Was für ein Psychopath!
„Nein, ich weiß , dass dies
meine Mission ist”, erwiderte Somniak. „Die Offenbarung, die Er Johannes
schenkte, war Gottes erste Warnung an die Menschheit. Jetzt hat er mich
geschickt, diese Warnung zu wiederholen. Wissen Sie, welches die erste Stadt
auf Erden war?”
„Der Bibel zufolge war es Henoch.”
„Und wissen Sie auch wer Henoch
gründete?”
„Kain”, erwiderte Holger. Er
wusste nicht, worauf Somniak hinauswollte, hielt es aber für sinnvoll, weiter
mitzuspielen.
„Kain, ja. Ein Mörder. Die Idee,
in Städten zusammen zu leben, stammt von einem Mörder. Sie kann also nichts
Gutes sein. Städte sind auf blutdurchtränktem Boden erbaut. Und nun will die
Menschheit sich sogar zu einer einzigen riesigen, weltweiten Stadt
zusammenschließen. Ist es nicht offensichtlich, dass Gott handeln musste ?”
„Aber sind Sie nicht selbst ein
Mörder, Herr Somniak?”
„Ich habe getötet, ja. Aber im
Gegensatz zu Kain handelte ich im Auftrag des Herrn.”

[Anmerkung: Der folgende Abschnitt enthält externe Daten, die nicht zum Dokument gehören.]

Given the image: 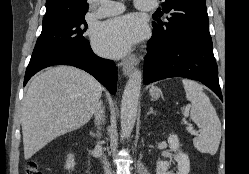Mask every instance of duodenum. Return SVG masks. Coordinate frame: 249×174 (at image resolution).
Masks as SVG:
<instances>
[{"instance_id": "410a0bca", "label": "duodenum", "mask_w": 249, "mask_h": 174, "mask_svg": "<svg viewBox=\"0 0 249 174\" xmlns=\"http://www.w3.org/2000/svg\"><path fill=\"white\" fill-rule=\"evenodd\" d=\"M84 174H91L92 173V170L85 167L84 170H83Z\"/></svg>"}]
</instances>
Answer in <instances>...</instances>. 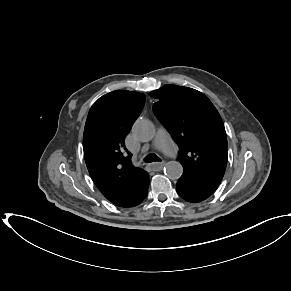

Holger warf einen kurzen, aber
vielsagenden Blick zu Herforth hinüber. Soeben hatte Somniak zum ersten Mal
direkt gestanden, gemordet zu haben.
„Mich würde interessieren”,
wandte er seinen Blick wieder Somniak zu, „auf welche Art und Weise Gott Sie
geschickt hat. Ist er Ihnen im Traum erschienen oder haben Sie seine Stimme
gehört oder…?”
„Er trat zu mir, nannte mir
meinen Auftrag, und sandte mich zur Erde.”
„Er sandte Sie zur Erde?” Holger
legte seine Stirn zweifelnd in Falten. „Sie glauben also, Sie seien ein…”
„Ein Engel”, vollendete Somniak
den Satz für Holger. „Ja, ich bin ein Engel vom Tempel des Herrn.”